State Bank Governor Reza Baqir’s comments on how the Pakistani Rupee depreciation is benefitting the families of nine million overseas Pakistanis have attracted public criticism as concerns regarding inflation and economic instability grow.
Speaking at an event in Manchester sponsored by United Bank Limited, Baqir said that the sharp depreciation in the Pakistani Rupee (PKR) may be hurting some but is also benefitting others. For example, families living in Pakistan whose relatives work abroad and send home money in the form of remittances are benefitting, he said. This is because the money in dollars they send back has a higher value in rupees due to the low exchange rate.
He added that every economic policy causes some people to gain and some to lose out.
His words have attracted criticism from the public, as depicted through negative reactions to his comments on Twitter and online platforms. Amid soaring petrol prices and rising inflation, comments from the State Bank Governor that seem to dismiss concerns about a depreciating currency tend to exacerbate frustration and a lack of confidence in the government.
The PKR has depreciated nearly 11 percent against the US Dollar (USD) since its peak in May and has been hitting consecutive all-time lows since the past couple of months.

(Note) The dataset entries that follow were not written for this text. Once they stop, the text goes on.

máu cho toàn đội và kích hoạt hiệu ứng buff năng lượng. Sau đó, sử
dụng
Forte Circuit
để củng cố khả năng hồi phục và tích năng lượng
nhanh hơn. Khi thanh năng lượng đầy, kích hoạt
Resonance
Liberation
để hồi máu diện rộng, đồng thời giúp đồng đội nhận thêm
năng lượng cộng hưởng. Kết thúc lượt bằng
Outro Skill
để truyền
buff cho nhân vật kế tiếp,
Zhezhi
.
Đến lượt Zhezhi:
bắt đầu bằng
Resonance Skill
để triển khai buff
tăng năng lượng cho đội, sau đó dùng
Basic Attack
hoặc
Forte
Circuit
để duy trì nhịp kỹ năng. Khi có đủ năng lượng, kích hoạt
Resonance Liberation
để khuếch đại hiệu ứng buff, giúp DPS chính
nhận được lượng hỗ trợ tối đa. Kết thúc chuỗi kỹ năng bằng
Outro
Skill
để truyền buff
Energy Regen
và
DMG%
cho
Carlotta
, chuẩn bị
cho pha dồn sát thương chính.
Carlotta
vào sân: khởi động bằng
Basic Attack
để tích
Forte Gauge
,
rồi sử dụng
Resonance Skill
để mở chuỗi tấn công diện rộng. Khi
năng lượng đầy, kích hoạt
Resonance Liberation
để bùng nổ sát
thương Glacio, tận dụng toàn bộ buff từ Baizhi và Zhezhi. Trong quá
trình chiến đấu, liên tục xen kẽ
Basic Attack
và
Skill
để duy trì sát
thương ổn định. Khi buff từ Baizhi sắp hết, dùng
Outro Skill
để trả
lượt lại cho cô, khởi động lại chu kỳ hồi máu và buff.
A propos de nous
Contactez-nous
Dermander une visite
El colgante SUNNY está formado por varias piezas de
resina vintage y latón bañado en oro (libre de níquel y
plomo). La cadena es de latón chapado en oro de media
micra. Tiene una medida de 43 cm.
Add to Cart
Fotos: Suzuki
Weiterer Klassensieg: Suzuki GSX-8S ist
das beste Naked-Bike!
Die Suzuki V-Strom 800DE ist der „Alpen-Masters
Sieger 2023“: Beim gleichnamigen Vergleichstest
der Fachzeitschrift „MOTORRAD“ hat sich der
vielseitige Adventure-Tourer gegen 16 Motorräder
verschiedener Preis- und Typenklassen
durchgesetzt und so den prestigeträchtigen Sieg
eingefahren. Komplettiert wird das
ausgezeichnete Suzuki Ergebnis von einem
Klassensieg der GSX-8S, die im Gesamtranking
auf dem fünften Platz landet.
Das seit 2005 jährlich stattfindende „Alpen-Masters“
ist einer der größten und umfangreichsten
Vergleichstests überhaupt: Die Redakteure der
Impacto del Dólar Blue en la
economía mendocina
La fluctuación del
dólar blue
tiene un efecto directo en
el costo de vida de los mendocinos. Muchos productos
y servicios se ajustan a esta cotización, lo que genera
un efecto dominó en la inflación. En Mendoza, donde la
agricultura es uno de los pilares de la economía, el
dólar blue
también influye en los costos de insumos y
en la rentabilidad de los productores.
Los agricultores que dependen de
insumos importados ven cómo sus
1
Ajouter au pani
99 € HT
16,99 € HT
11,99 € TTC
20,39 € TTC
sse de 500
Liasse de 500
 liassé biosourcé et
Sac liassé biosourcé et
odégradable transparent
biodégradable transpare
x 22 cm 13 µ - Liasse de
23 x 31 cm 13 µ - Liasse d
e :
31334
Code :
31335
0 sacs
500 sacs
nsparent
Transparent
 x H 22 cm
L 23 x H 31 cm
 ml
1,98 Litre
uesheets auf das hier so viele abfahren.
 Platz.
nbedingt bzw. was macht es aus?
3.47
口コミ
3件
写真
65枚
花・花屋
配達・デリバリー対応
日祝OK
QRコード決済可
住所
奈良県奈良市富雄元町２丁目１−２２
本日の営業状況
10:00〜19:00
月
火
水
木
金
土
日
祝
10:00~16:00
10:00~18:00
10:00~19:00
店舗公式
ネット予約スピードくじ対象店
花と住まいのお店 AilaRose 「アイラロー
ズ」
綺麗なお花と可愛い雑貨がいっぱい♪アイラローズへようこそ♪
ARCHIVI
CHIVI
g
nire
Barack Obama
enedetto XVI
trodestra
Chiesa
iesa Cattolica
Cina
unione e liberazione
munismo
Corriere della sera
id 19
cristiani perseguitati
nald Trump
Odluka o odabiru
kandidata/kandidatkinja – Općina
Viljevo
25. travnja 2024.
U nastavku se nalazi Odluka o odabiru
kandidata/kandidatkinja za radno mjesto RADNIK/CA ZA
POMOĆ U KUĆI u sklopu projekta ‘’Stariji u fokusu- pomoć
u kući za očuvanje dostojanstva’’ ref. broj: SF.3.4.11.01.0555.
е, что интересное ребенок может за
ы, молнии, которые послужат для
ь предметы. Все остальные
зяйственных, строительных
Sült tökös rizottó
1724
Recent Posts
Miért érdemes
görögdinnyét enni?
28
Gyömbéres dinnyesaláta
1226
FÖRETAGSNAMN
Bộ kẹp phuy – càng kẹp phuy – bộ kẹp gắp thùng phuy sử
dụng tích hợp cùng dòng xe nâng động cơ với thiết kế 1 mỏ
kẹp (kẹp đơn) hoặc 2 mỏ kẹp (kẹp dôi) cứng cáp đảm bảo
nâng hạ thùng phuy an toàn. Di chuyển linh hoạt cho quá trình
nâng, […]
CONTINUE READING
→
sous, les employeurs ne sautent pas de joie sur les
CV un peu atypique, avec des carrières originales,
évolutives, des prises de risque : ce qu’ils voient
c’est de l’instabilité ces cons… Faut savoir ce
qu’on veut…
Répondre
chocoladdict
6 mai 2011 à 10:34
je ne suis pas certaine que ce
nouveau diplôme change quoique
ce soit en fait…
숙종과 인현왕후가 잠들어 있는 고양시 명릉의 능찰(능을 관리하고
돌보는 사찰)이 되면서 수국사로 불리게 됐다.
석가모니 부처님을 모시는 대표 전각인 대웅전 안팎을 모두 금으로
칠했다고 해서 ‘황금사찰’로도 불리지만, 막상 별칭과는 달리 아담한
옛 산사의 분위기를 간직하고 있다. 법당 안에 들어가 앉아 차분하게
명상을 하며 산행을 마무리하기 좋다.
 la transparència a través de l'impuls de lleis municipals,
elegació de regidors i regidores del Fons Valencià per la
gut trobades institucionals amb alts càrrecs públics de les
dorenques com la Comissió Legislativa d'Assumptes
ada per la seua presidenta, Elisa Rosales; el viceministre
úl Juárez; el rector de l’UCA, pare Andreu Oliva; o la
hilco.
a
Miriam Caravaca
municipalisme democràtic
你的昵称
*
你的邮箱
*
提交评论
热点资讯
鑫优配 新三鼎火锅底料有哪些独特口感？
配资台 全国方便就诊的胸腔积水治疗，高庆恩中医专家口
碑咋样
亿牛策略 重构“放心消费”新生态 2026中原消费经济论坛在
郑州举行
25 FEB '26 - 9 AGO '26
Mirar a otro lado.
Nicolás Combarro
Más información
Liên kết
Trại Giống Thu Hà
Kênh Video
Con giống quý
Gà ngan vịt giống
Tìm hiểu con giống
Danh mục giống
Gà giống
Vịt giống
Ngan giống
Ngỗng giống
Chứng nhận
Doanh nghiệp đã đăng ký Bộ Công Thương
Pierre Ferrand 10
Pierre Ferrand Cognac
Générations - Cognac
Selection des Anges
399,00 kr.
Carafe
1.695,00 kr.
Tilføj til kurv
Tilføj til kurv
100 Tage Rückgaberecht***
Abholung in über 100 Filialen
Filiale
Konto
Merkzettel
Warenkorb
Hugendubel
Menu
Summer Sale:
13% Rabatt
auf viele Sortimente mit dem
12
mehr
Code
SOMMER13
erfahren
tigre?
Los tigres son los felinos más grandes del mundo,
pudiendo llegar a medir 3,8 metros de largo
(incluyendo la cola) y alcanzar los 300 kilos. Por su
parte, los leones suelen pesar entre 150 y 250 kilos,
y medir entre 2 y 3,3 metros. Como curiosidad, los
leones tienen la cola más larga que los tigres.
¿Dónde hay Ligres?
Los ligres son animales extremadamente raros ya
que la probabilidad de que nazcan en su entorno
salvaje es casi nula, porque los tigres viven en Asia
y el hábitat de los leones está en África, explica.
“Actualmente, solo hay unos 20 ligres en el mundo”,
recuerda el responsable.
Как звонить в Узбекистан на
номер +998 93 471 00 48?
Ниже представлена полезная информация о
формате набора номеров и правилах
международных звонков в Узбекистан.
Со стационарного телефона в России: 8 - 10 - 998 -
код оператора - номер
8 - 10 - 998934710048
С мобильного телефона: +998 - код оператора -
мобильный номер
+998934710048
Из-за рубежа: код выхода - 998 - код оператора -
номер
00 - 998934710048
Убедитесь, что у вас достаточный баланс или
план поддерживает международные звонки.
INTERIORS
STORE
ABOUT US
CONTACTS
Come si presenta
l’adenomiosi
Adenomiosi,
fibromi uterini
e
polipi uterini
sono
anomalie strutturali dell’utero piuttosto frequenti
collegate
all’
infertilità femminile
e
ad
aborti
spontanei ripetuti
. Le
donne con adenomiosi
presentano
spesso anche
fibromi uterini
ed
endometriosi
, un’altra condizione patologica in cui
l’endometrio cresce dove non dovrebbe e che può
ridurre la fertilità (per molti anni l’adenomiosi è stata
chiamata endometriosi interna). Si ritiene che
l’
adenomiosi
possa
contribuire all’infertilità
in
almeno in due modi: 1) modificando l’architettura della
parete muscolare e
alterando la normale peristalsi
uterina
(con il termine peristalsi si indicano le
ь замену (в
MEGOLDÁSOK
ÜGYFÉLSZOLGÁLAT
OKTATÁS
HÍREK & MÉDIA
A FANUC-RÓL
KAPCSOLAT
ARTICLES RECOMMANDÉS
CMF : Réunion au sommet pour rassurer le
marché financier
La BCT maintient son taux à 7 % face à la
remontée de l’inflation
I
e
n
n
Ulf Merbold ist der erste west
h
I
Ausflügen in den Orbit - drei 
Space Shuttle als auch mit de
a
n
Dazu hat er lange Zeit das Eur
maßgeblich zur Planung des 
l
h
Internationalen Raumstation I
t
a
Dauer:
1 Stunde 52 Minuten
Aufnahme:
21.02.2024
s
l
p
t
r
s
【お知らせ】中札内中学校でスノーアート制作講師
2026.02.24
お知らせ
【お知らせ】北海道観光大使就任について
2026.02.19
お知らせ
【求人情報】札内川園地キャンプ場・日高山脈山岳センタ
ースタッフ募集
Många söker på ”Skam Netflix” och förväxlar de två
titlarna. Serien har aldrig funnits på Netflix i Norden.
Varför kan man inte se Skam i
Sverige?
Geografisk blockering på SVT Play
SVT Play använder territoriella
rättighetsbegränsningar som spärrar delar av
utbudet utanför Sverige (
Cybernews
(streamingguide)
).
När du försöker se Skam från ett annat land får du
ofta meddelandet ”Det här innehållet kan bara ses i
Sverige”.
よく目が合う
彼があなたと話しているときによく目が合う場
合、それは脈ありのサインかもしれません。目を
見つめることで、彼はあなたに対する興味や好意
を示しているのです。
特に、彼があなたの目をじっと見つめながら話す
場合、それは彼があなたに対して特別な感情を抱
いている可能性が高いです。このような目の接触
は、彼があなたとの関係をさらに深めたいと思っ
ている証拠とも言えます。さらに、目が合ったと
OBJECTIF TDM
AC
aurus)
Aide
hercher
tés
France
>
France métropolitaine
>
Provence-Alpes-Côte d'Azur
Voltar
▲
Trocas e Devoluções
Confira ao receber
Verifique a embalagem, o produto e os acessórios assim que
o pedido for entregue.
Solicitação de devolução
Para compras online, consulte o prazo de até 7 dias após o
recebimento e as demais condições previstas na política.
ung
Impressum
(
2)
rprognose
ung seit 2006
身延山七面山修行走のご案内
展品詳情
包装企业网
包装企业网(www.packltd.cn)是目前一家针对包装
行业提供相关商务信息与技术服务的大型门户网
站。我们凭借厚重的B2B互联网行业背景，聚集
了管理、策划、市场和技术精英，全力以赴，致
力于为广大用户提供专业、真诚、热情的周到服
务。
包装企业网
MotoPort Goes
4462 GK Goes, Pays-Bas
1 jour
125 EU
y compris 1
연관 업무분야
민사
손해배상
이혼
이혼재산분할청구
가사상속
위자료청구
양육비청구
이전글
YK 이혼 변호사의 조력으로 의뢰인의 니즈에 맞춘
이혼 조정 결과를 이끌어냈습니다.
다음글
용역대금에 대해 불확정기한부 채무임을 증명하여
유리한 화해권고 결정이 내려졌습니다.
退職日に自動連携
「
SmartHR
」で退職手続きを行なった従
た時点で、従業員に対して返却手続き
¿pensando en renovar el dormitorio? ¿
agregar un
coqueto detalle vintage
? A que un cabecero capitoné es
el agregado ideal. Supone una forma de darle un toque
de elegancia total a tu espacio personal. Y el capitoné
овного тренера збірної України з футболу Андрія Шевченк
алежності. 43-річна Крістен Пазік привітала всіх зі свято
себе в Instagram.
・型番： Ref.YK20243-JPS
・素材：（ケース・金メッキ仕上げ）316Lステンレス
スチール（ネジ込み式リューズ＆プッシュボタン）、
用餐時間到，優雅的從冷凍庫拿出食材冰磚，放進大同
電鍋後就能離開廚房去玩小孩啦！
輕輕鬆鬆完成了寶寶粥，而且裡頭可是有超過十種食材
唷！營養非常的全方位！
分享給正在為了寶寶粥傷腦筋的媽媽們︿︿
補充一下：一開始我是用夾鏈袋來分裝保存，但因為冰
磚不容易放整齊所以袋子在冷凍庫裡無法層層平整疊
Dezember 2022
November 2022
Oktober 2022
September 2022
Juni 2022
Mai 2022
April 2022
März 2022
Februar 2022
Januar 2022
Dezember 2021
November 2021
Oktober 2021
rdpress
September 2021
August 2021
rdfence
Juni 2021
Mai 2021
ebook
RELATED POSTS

It touched its most recent record low against the USD yesterday at 173.47.
At the same time, the government raised petrol prices to record highs last week by hiking the price of petrol by Rs. 10.49 per liter and that of high-speed diesel (HSD) by Rs. 12.44 per liter. This comes as international energy and commodity prices continue to skyrocket.
Meanwhile, key members of the country’s finance ministry are currently in Washington, D.C., conducting talks with the International Monetary Fund over the next step of the fund’s $6 billion loan program. In a bid to ensure the IMF’s approval of the next $1 billion loan tranche, officials have announced a hike in the base electricity tariff by Rs. 1.39 per unit.
Amid persistent currency depreciation and soaring fuel and electricity prices, many Pakistanis are worried that the coming months will bring forth a sharp jump in inflation and an increase in poverty. There are concerns that low-income earners will be unable to afford food, rent, and other basic amenities.
The Pakistan Bureau of Statistics’s Consumer Price Index (CPI)-based inflation rate rose to 9 percent in September due to higher fuel, electricity, and food prices.
Unless the central bank and the government appropriately address the public’s anxiety over rupee depreciation, this may cause further instability in the economy and markets.